Hi, Jack. Have you heard anything about recycling of uranium from depleted uranium sources? There's a South African company that has told me about it.

It's a dangerous thing. Uranium recycling, rough. That is extremely expensive and dangerous. I mean, I guess you can do it. In fact, nuclear fuel reprocessing is a big business in France and Japan. Yeah. We stopped doing it because we're too smart to do it. The French do it, of course, for their second biggest fleet reactors in the world. The Japanese do it because they're bringing their fleets.

Okay. Another observation is, why wouldn't this market be a regular market? The uranium market, you're saying the price has got to go up. If there's little supply and there's a lot of demand, the price will go up.

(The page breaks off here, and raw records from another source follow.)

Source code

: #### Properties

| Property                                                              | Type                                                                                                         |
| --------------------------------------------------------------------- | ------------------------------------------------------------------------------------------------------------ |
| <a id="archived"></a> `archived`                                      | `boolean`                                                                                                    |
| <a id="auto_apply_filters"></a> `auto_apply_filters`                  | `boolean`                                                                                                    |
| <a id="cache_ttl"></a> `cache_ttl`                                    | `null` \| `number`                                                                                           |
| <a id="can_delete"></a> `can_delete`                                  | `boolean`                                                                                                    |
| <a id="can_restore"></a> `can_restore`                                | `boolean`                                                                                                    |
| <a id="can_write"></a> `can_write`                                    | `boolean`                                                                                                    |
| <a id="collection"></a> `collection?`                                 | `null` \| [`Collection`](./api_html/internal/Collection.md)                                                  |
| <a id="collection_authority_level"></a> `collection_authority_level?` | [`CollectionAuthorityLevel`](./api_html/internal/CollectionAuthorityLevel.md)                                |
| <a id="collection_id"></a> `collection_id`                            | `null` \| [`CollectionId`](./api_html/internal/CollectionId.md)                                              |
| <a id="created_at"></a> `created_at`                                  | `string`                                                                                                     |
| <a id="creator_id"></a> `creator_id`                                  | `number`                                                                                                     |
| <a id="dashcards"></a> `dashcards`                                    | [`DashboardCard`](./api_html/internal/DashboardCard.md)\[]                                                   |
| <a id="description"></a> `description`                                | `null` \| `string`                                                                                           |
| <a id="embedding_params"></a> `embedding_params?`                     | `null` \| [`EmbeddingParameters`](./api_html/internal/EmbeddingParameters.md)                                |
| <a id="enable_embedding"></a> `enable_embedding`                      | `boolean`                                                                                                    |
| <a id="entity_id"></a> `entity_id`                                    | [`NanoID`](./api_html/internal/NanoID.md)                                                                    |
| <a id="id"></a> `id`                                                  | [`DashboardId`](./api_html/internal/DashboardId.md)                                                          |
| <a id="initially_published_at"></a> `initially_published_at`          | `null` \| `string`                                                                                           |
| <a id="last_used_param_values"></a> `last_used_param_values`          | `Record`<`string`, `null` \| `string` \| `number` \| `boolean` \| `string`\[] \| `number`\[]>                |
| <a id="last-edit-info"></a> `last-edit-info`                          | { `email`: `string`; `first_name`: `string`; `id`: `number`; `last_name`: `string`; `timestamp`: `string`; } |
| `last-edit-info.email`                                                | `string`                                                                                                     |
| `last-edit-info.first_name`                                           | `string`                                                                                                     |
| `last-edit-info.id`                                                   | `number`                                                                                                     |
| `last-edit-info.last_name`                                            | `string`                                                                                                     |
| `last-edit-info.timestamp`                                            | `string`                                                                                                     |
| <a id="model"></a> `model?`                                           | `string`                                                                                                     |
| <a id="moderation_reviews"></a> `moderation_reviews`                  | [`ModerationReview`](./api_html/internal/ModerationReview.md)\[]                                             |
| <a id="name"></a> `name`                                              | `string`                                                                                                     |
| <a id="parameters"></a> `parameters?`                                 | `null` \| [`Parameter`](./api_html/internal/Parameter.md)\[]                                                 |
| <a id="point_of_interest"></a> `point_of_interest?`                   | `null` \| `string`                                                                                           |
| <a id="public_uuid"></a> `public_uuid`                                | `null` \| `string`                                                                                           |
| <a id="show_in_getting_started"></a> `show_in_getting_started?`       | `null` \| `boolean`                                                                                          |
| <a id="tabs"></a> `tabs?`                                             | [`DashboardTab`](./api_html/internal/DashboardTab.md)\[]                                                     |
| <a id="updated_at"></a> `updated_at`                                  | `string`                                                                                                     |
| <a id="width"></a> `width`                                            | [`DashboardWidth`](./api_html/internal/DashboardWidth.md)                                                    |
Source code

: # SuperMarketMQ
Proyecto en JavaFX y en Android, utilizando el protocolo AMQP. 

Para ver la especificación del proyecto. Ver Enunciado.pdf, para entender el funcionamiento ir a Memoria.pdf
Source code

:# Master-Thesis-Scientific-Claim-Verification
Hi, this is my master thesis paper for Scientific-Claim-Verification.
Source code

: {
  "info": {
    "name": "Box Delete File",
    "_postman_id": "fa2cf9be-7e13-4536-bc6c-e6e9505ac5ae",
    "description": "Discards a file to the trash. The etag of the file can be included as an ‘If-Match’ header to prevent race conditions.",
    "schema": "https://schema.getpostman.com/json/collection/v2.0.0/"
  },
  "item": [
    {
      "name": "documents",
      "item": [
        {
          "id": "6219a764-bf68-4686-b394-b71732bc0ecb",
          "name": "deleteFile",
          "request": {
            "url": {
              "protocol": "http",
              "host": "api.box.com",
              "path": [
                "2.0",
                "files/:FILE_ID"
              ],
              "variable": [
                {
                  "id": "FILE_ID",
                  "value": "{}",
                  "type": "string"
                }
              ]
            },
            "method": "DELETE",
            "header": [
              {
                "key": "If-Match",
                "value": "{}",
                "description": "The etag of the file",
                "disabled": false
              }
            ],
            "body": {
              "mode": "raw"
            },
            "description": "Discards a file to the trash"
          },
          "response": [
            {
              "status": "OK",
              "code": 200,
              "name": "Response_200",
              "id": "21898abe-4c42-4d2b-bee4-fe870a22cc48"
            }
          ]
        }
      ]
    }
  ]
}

I'm an engineer not a finance guy. You guys tell me the answer to that. I have no idea. I would think you're stupid, but who am I to say? I'm stupid. Who knows?

Moderator

Time for one more last question.

I was sorry. It's more of a financial question, but it ties into everything you said. When you look at the stock price, it's been going down for a couple of years. When you look at, and even that's okay, but the companies last year lost like $37 million. How do you get the cash flow positive and by when?

Jack Lifton
Senior Advisor, Energy Fuels

If it were up to me, I'd sell the current inventory because it's profitable. Okay. I really press on things like developing that medical isotope business. I go forward as fast as I could in the rare earth business. I can't tell you the answer because I don't understand. Some learned people in this audience know a lot more about this than I do. I don't understand why their stock is low. I really don't. I get it that they're not making a lot of money. Okay. The potential is fantastic. It's so much better than so many of these juniors. I mean, a thousand times better. You have to understand what the company is doing and what the demands and needs are of the United States. People just don't pay attention. They don't know.

Moderator

Got one last question.

Jack, can you give us any indication on the time to market on the medical isotopes? Okay.

Great. We are at time. And thank you, Jack, once again. Jack is available for one-on-ones later this afternoon.